What's Happening?
Precision BioSciences, a clinical-stage gene editing company, has presented new preclinical data at the American Society of Gene & Cell Therapy 2026 Annual Meeting. The data highlights the efficacy of their
PBGENE-DMD program, which utilizes the ARCUS® platform to treat Duchenne Muscular Dystrophy (DMD). The study demonstrated that early intervention in juvenile mice led to significantly higher dystrophin protein restoration in skeletal and respiratory muscles compared to later intervention. This suggests that treating DMD patients as young as two years old could yield better outcomes. The PBGENE-DMD program aims to provide a durable treatment by excising exons 45-55 of the dystrophin gene, potentially benefiting about 60% of DMD patients.
Why It's Important?
The findings from Precision BioSciences' study are significant as they offer a potential breakthrough in treating Duchenne Muscular Dystrophy, a severe genetic disorder with limited treatment options.
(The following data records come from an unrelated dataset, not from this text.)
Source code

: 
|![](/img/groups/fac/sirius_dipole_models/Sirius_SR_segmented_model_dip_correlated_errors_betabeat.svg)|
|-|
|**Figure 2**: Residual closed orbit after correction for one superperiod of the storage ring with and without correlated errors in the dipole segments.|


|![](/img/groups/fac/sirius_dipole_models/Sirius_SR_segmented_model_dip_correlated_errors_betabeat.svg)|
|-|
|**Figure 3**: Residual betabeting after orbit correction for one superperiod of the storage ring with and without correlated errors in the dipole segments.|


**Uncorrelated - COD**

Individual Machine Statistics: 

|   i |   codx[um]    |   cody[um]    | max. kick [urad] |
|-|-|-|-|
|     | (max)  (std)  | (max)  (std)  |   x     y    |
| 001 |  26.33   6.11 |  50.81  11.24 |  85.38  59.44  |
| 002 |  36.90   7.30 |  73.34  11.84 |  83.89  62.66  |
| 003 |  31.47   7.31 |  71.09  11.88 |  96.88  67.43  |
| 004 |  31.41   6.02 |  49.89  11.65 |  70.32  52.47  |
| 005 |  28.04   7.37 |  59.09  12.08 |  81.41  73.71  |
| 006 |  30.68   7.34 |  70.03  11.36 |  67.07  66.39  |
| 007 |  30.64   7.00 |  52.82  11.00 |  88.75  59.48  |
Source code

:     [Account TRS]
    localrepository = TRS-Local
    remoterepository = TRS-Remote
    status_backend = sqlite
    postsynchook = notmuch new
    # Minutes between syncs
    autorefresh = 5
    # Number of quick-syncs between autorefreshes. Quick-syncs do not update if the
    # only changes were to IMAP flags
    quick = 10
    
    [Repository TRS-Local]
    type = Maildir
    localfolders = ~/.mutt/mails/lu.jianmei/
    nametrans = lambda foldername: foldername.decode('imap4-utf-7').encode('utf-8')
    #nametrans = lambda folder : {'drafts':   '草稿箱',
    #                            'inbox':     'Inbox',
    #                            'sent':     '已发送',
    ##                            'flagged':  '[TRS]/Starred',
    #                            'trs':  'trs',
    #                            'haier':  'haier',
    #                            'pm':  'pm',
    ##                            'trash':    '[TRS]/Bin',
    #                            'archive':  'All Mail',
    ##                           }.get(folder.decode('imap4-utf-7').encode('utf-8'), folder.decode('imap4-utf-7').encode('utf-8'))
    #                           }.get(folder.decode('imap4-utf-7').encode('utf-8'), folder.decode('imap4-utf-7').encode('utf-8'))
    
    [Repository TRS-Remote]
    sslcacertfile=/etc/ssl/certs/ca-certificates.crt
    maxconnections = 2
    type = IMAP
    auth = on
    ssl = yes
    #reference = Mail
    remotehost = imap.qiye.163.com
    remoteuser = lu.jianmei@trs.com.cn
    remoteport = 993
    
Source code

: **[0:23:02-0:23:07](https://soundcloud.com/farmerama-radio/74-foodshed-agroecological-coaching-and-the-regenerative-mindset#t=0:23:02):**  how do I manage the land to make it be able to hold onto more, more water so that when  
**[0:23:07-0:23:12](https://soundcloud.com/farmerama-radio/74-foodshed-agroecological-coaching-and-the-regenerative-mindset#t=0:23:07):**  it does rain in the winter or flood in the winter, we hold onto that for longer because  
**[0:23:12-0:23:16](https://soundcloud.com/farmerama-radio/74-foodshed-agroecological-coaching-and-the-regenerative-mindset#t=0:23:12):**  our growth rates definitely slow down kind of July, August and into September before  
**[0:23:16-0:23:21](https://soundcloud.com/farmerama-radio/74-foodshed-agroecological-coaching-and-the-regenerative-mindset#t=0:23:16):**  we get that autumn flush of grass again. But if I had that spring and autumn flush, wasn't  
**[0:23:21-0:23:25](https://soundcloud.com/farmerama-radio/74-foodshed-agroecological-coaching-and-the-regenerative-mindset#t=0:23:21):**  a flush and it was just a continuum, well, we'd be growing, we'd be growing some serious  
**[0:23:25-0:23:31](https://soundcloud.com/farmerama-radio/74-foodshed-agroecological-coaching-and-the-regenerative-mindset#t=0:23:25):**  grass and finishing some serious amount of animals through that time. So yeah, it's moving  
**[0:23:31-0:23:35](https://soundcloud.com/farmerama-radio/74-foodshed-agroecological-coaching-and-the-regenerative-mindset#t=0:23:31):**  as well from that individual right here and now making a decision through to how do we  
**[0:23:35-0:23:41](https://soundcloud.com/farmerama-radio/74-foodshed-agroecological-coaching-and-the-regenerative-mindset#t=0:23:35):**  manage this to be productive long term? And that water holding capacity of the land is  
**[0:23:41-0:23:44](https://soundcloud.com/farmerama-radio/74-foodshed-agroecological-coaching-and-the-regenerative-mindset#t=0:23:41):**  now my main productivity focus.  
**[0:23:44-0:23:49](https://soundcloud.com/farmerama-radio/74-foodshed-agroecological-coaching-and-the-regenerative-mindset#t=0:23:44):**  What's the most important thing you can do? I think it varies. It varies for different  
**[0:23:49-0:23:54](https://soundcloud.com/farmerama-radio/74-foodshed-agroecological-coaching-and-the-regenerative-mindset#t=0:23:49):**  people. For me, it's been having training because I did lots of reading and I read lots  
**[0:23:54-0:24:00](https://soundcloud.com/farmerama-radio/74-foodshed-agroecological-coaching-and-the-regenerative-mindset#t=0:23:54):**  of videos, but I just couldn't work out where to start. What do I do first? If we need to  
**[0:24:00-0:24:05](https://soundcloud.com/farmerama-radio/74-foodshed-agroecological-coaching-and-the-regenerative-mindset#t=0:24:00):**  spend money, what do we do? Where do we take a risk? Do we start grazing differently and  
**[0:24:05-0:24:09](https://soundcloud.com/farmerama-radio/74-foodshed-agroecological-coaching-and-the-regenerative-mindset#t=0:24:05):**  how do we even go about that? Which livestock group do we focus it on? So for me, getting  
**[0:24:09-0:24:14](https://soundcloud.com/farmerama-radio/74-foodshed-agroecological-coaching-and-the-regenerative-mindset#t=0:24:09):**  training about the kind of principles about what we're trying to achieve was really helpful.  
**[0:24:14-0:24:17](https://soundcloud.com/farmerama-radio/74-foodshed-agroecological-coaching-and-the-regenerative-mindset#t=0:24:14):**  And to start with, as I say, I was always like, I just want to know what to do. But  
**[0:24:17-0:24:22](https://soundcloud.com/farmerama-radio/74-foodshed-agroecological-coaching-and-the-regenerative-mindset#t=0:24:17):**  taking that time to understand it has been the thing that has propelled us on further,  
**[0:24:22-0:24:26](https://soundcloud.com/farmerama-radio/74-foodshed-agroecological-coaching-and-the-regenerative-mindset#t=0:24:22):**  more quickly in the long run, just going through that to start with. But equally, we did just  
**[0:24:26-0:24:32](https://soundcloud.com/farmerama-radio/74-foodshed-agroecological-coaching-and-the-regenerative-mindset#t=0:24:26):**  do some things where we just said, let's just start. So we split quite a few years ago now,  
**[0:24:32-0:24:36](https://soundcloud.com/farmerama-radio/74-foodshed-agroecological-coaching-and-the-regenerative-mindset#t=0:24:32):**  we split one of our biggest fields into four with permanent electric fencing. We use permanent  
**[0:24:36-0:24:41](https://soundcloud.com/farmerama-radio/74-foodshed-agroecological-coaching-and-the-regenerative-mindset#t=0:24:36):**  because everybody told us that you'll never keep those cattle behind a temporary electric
By targeting younger patients, the PBGENE-DMD program could improve long-term outcomes and quality of life for those affected. The approach of gene correction rather than synthetic transgene delivery may provide a more durable solution, avoiding issues like the AAV dilution effect seen in other treatments. This development could influence future gene therapy strategies and regulatory approvals, potentially setting a new standard for DMD treatment.
What's Next?
Precision BioSciences plans to continue evaluating PBGENE-DMD in clinical trials, specifically targeting young DMD patients. The ongoing Phase 1/2 FUNCTION-DMD trial will assess the safety and efficacy of the treatment in boys aged 2 to 7. The program has already received Orphan Drug and Fast Track designations from the FDA, which could expedite its path to market. As the trial progresses, the company will monitor for any regulatory updates and potential collaborations to enhance the program's reach and impact.